● **WORK INSTRUCTION**
Gather every line of the entries that includes the word "Transactions".

Page images and extracted text
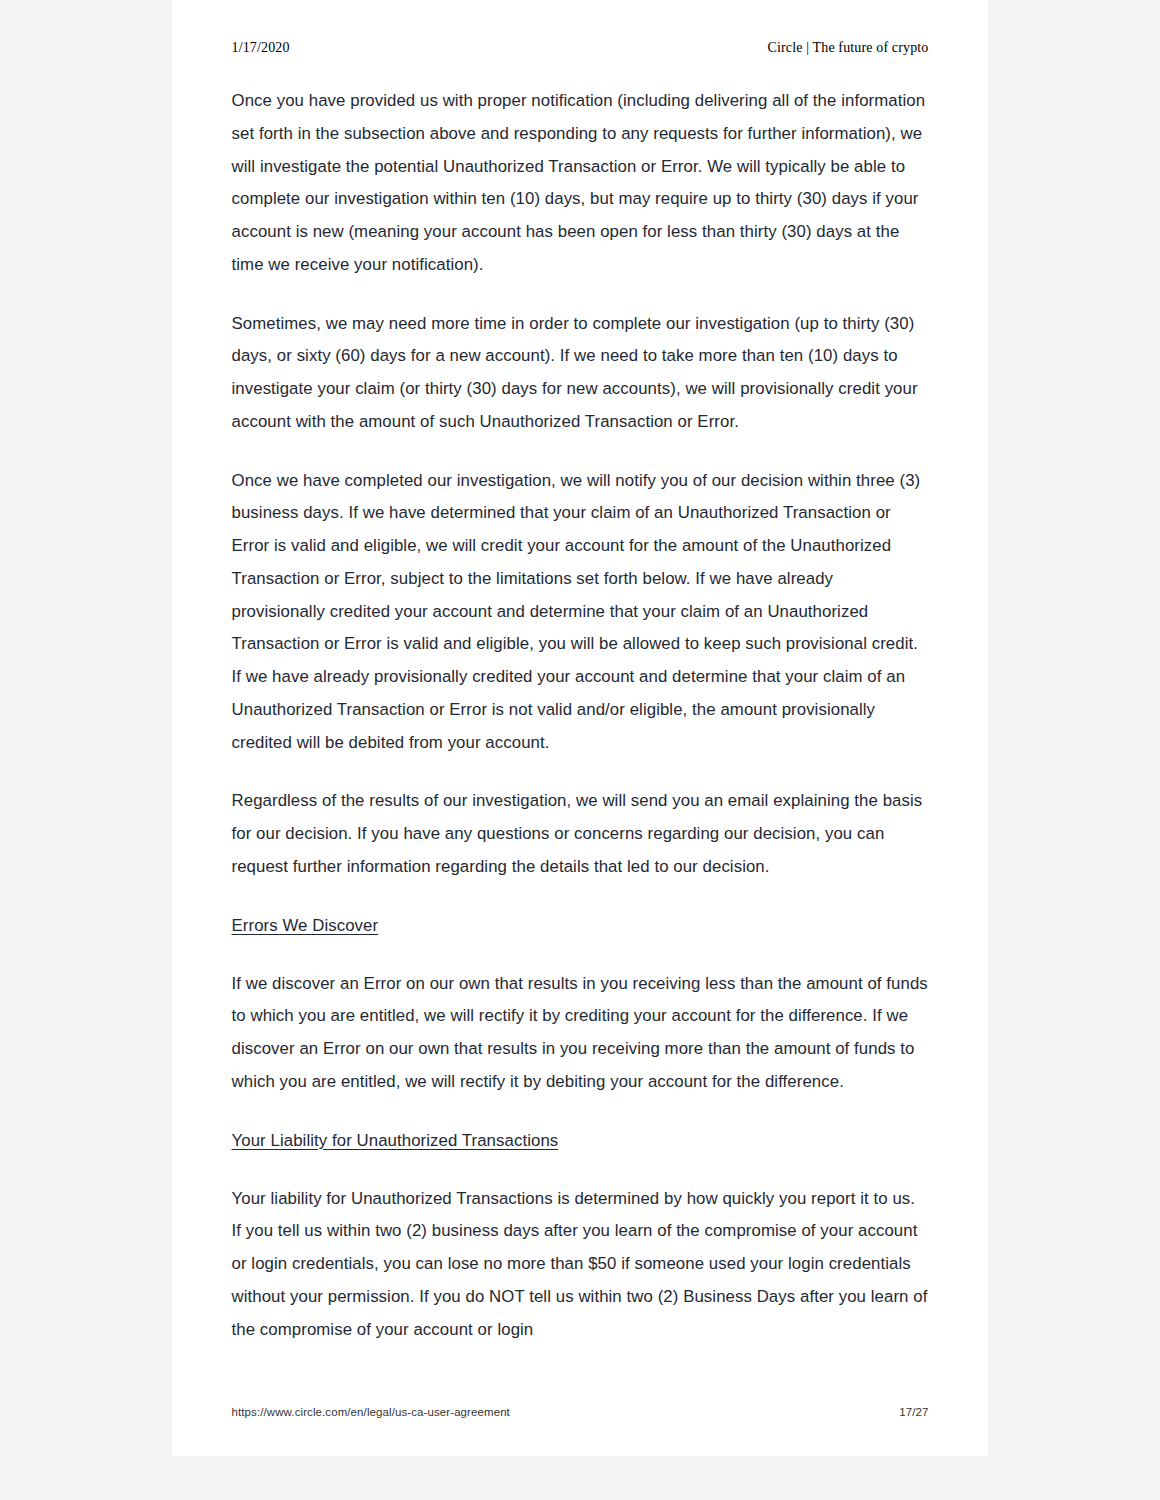1/17/2020 Circle | The future of crypto
Once you have provided us with proper notification (including delivering all of the information set forth in the subsection above and responding to any requests for further information), we will investigate the potential Unauthorized Transaction or Error. We will typically be able to complete our investigation within ten (10) days, but may require up to thirty (30) days if your account is new (meaning your account has been open for less than thirty (30) days at the time we receive your notification).
Sometimes, we may need more time in order to complete our investigation (up to thirty (30) days, or sixty (60) days for a new account). If we need to take more than ten (10) days to investigate your claim (or thirty (30) days for new accounts), we will provisionally credit your account with the amount of such Unauthorized Transaction or Error.
Once we have completed our investigation, we will notify you of our decision within three (3) business days. If we have determined that your claim of an Unauthorized Transaction or Error is valid and eligible, we will credit your account for the amount of the Unauthorized Transaction or Error, subject to the limitations set forth below. If we have already provisionally credited your account and determine that your claim of an Unauthorized Transaction or Error is valid and eligible, you will be allowed to keep such provisional credit. If we have already provisionally credited your account and determine that your claim of an Unauthorized Transaction or Error is not valid and/or eligible, the amount provisionally credited will be debited from your account.
Regardless of the results of our investigation, we will send you an email explaining the basis for our decision. If you have any questions or concerns regarding our decision, you can request further information regarding the details that led to our decision.
Errors We Discover
If we discover an Error on our own that results in you receiving less than the amount of funds to which you are entitled, we will rectify it by crediting your account for the difference. If we discover an Error on our own that results in you receiving more than the amount of funds to which you are entitled, we will rectify it by debiting your account for the difference.
Your Liability for Unauthorized Transactions
Your liability for Unauthorized Transactions is determined by how quickly you report it to us. If you tell us within two (2) business days after you learn of the compromise of your account or login credentials, you can lose no more than $50 if someone used your login credentials without your permission. If you do NOT tell us within two (2) Business Days after you learn of the compromise of your account or login
https://www.circle.com/en/legal/us-ca-user-agreement 17/27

● **EXERCISE RESPONSE**
Your Liability for Unauthorized Transactions
Your liability for Unauthorized Transactions is determined by how quickly you report it to us. If you tell us within two (2) business days after you learn of the compromise of your account or login credentials, you can lose no more than $50 if someone used your login credentials without your permission. If you do NOT tell us within two (2) Business Days after you learn of the compromise of your account or login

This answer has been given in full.